Our CARE Community: Meet Study Director Kimberly Burton, PhD
Our CARE community makes all the difference. Get to know CARE’s Study Director Kimberly Burton, PhD.
How did you first become involved with CARE?
My background is in biomedical research at the University of Washington. I spent a number of years doing research in two different departments there. But I was always very interested in the translational part of the research and how it might benefit people.
Very serendipitously, my youngest child and Tony and Sibel Blau’s daughter were both going to NYU from the same high school. So, we met in New York and went to dinner one evening at a lovely Turkish restaurant. Sibel is Turkish and she treated us to a wonderful dinner. We started to talk about what they were doing and their study for metastatic triple negative breast cancer patients was just coming together. I was very intrigued with the study.
I have a personal history with cancer. My mother died very young from cancer, and a dear friend also died very young from melanoma. I wanted to see if there could be a way I could help with their study.
They asked me to come to their next monthly meeting. I showed up at their next meeting in September and they had just received regulatory approval for their study and now they needed a project manager. Although I had no experience managing a clinical trial, my organizational and project management skills would be helpful.

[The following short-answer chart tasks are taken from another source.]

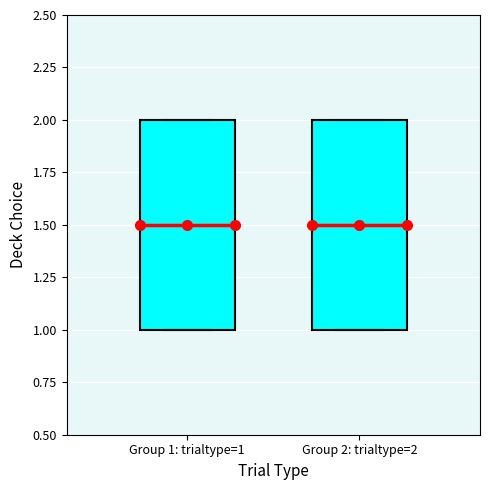

Where is the lower edge of the box for Group 1: trialtype=1 on the y-axis? The values are not printed on the chart, so give them approximately, as read against the axis.

1.0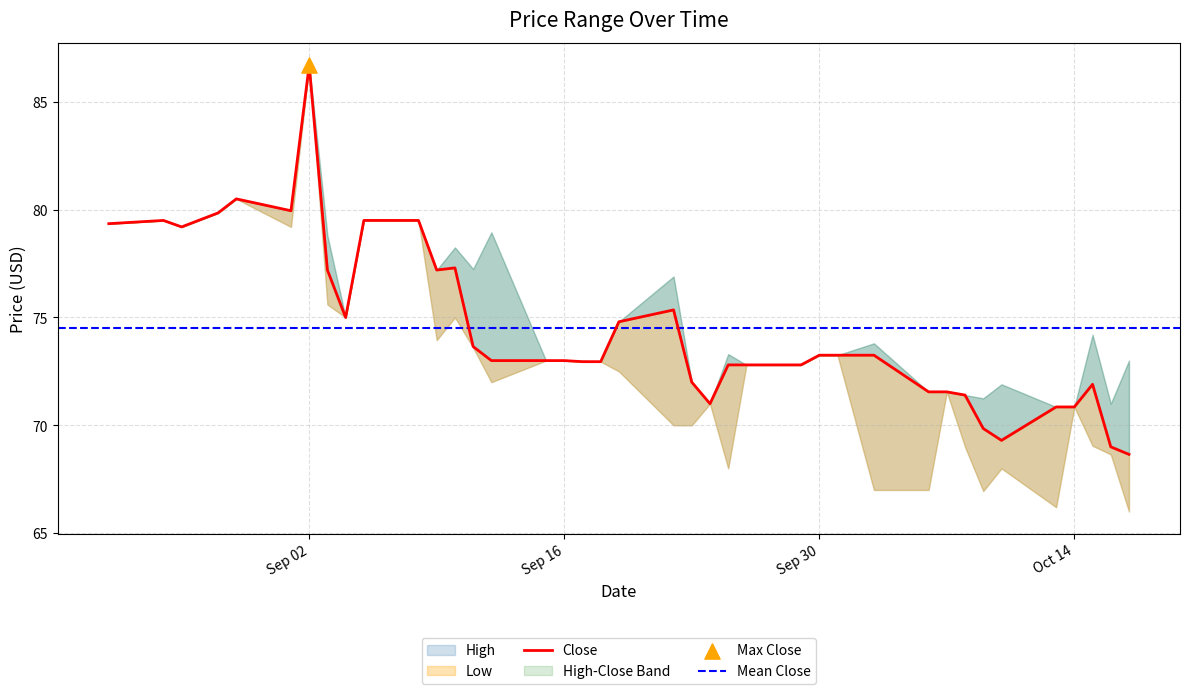

At how many categories does at least one series exceed 81?

1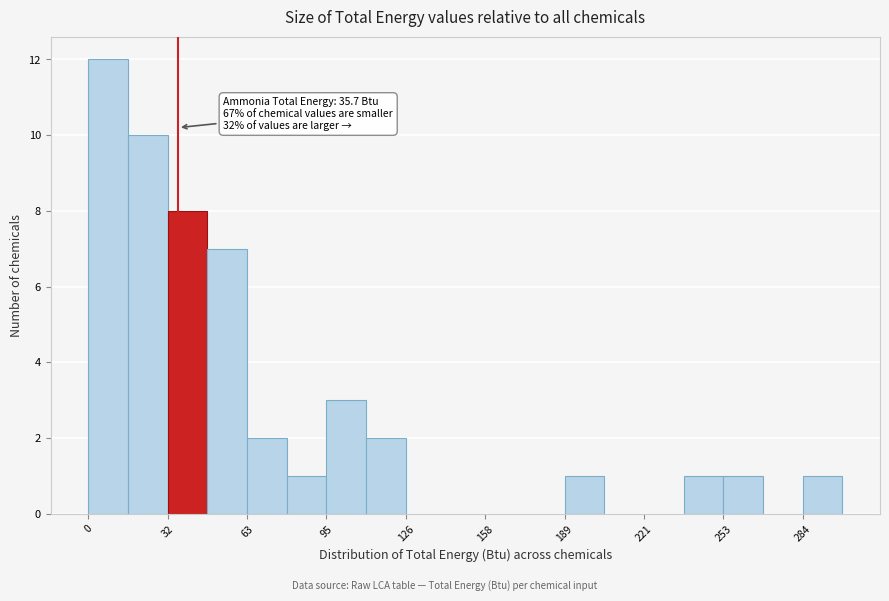

Around what value on the x-axis is the tallest bar? Give the approximate position of its centre, as read against the axis.

10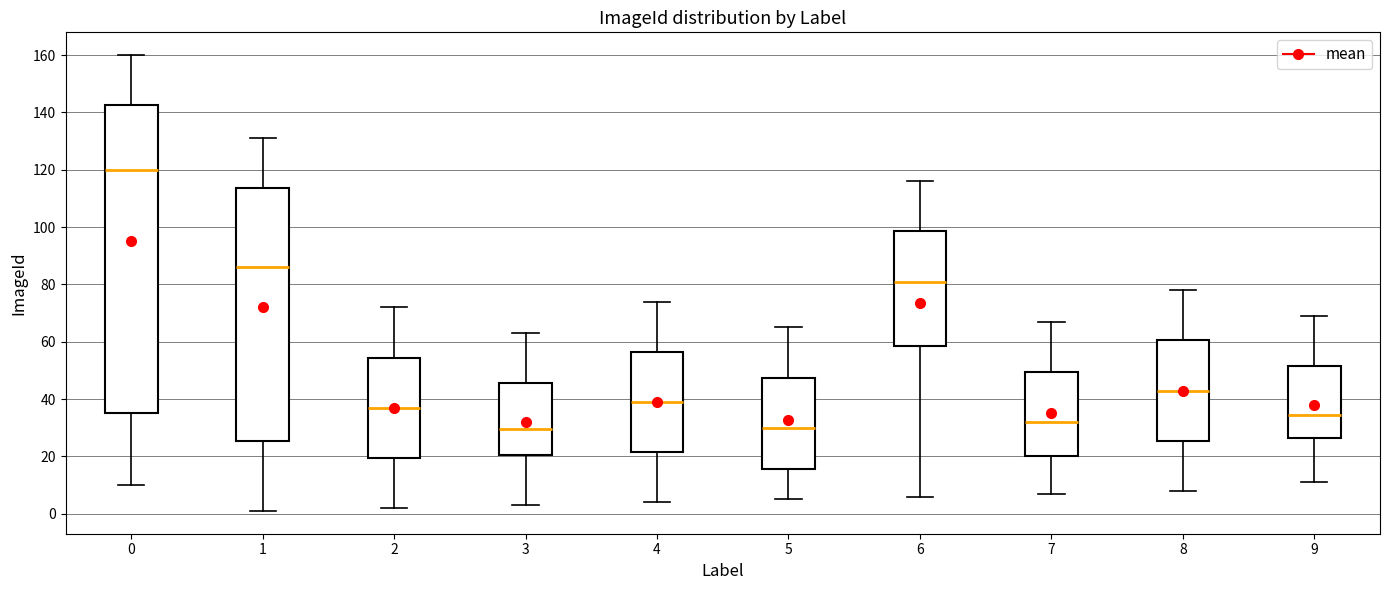

Where does the lower whisker of the box at x = 4 end on the y-axis? The values are not printed on the chart, so give them approximately, as read against the axis.

4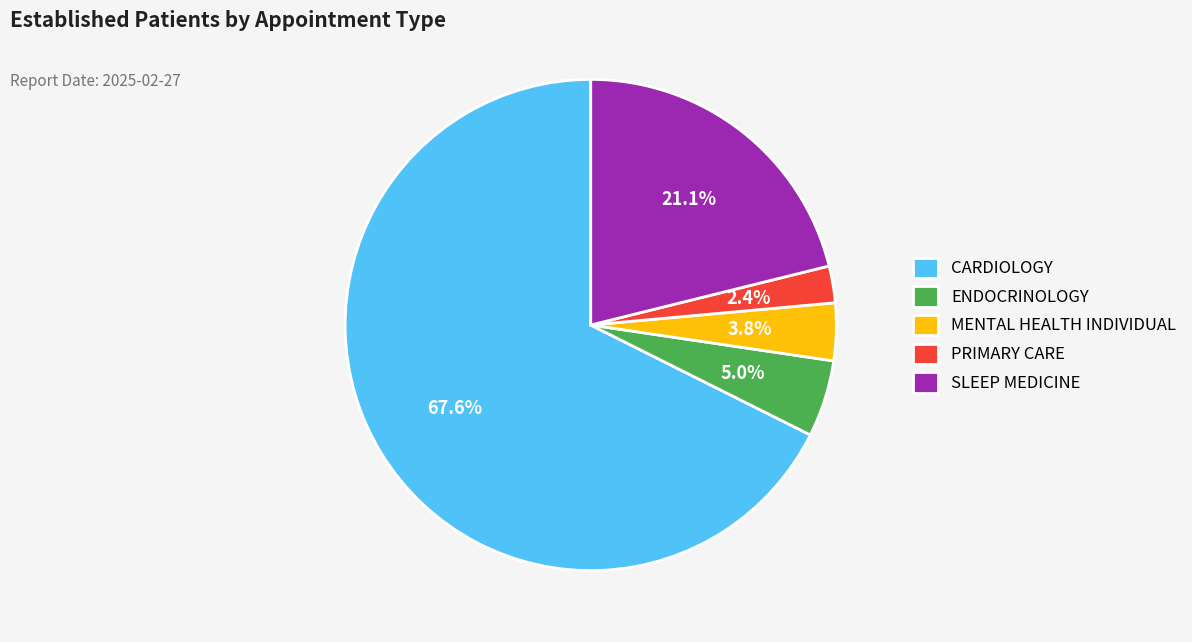

Which has a higher value, MENTAL HEALTH INDIVIDUAL or ENDOCRINOLOGY?

ENDOCRINOLOGY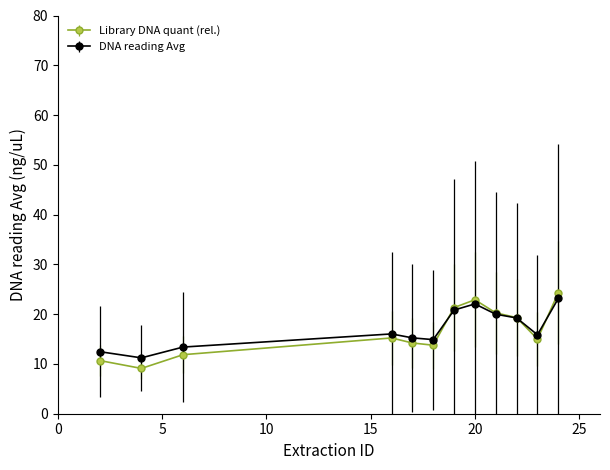

Which series has the largest range (max minus min)?

Library DNA quant (rel.)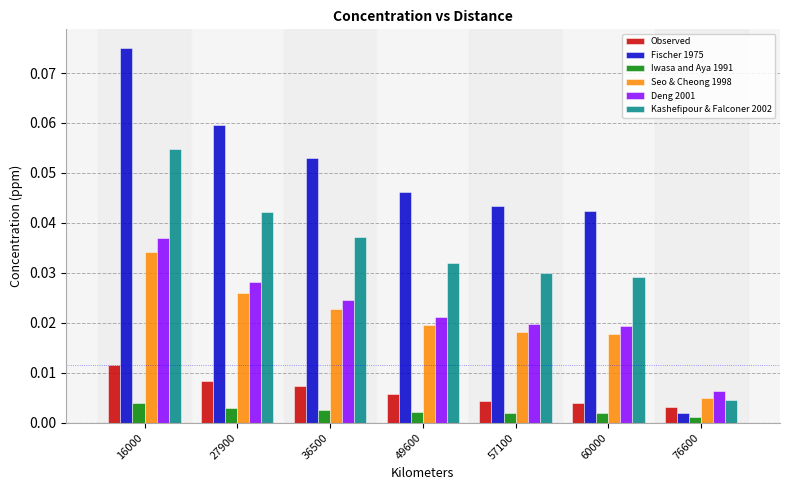

What are all the series names shown in the legend?

Observed, Fischer 1975, Iwasa and Aya 1991, Seo & Cheong 1998, Deng 2001, Kashefipour & Falconer 2002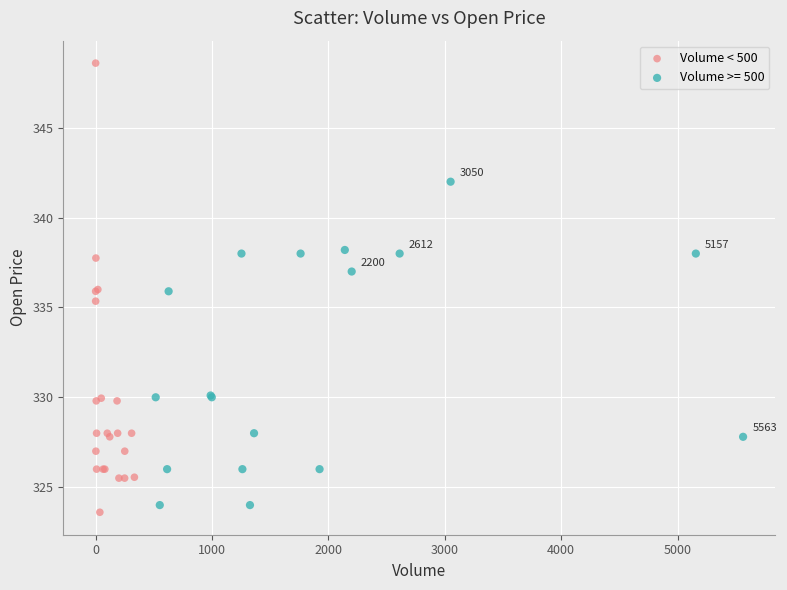

Which series has the widest spread of Y values?

Volume < 500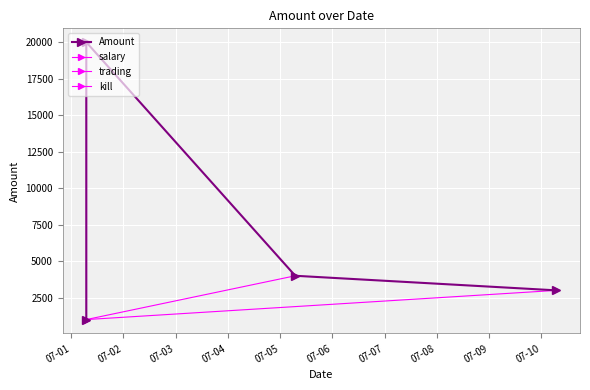

What is the label of the 4th point from the right?

2025-07-01 07:00:04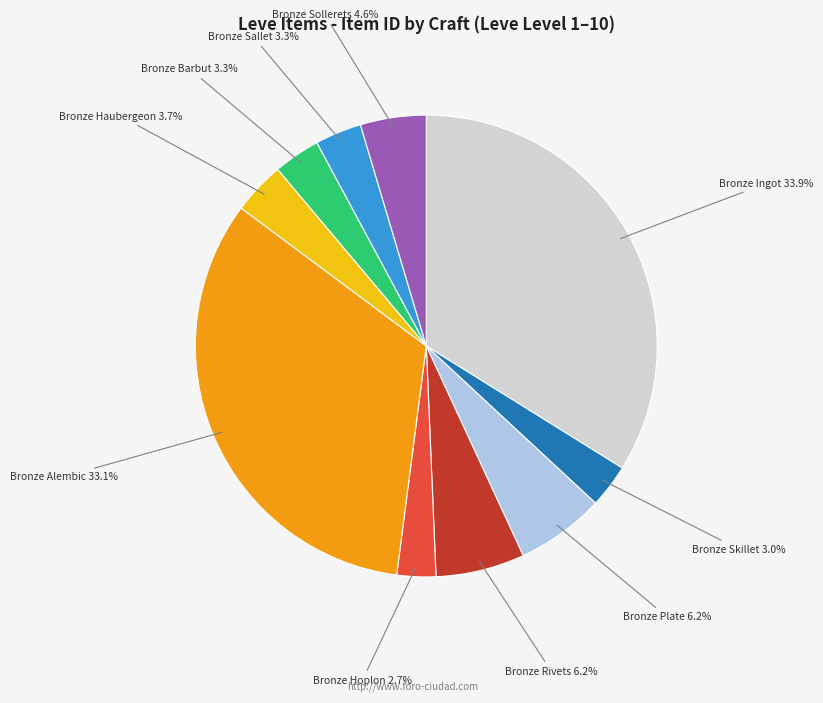

What is the ratio of the value at Bronze Alembic to the value at Bronze Ingot?

1.0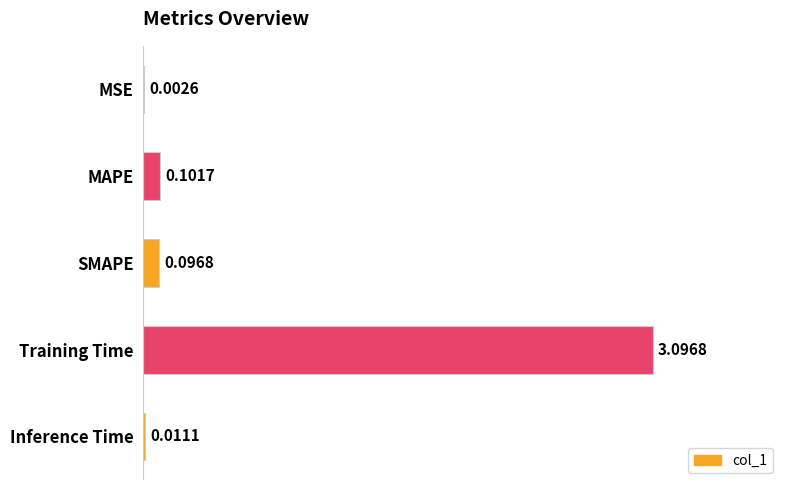

At which category does the chart reach its peak across all series?

Training Time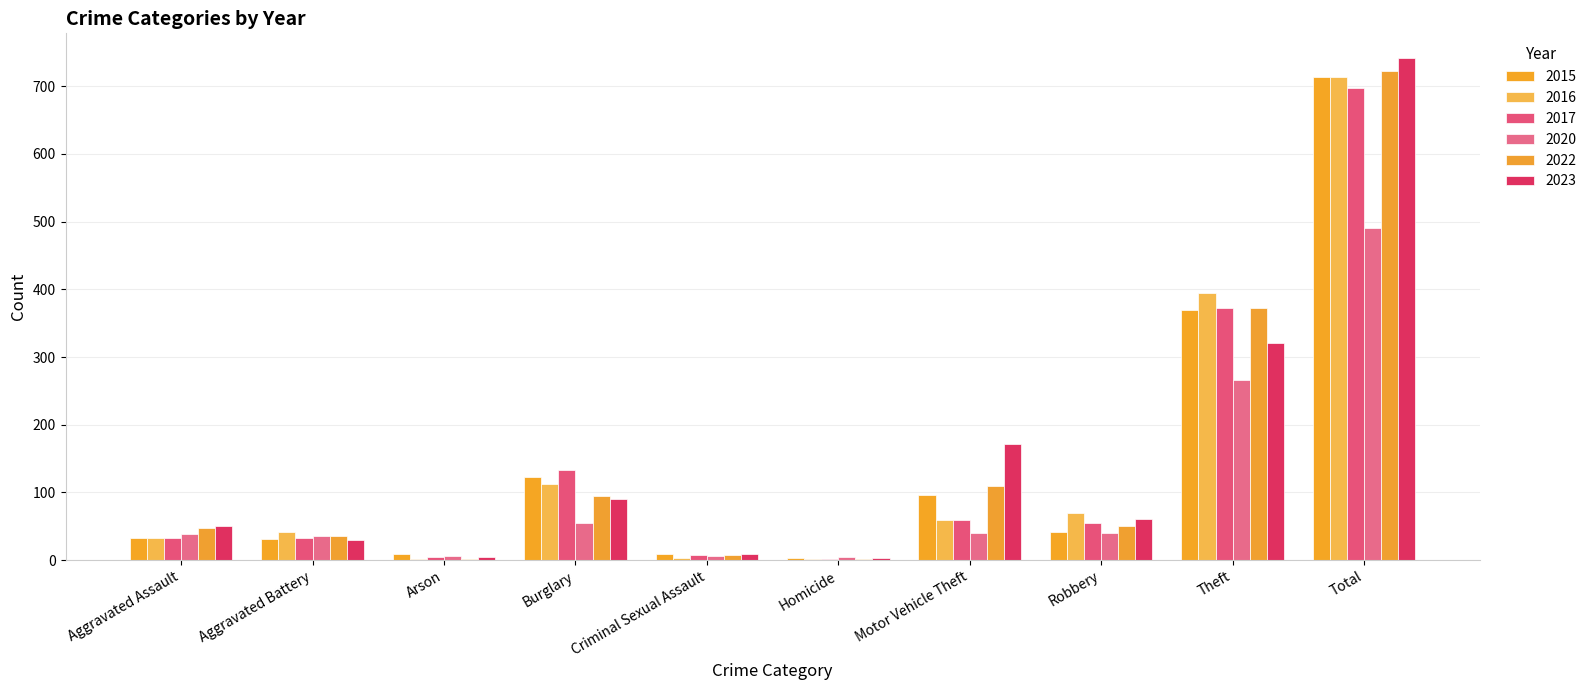

Which series has the largest total across all categories?

2023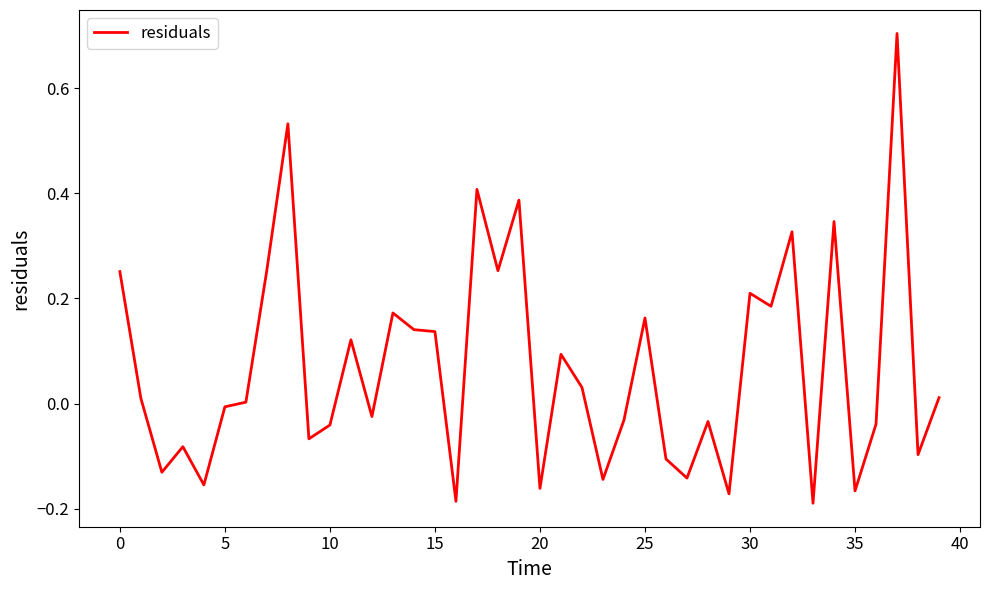

What is the greatest value displayed?

0.7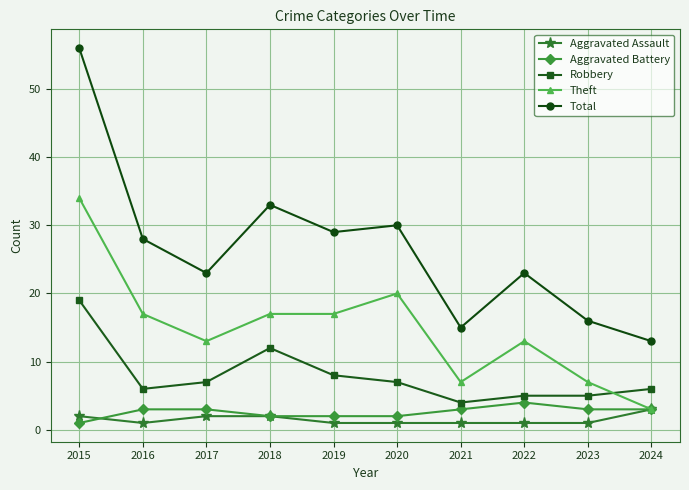

True or false: Total and Aggravated Assault cross at least once.

False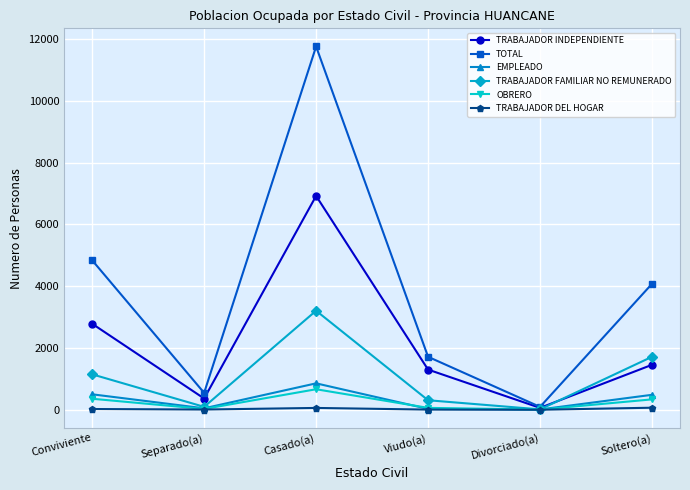

At which category is the sum across all series the highest?

Casado(a)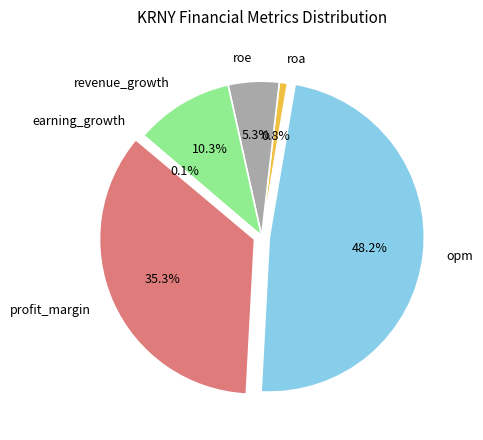

Which has a higher value, opm or roa?

opm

I had to take a quick course to learn about the regulatory requirements for a clinical trial and learn a bit on the fly because we enrolled our first two patients the very next month, October of 2013. We have been enrolling patients in this study (which is now centered at South Sound CARE Foundation) since then.
What makes CARE different?
For me, working with people who care for patients. I value working with the oncologists and hearing their stories and their ideas about how they treat the patients. I don’t work directly with the patients any longer but I enjoy working with other CARE team members who help care for the patients.
Another bonus is witnessing the commitment of the CARE Board members and team and their dedication to this work.
I feel very grateful that there is a community willing to donate money that in part invests in someone like me who can assist the oncologists by providing them research data, information, and treatment recommendations from other researchers involved in the study that they need to treat these difficult cases. I love that I can be that person.
How important is the community aspect of CARE?
The best exposure I get to the CARE community is through Beer & Bites. I love seeing the large number of people who show up from year to year, how generous they are, and how they pay attention when Frank speaks or a patient shares their stories. It’s an amazing community event.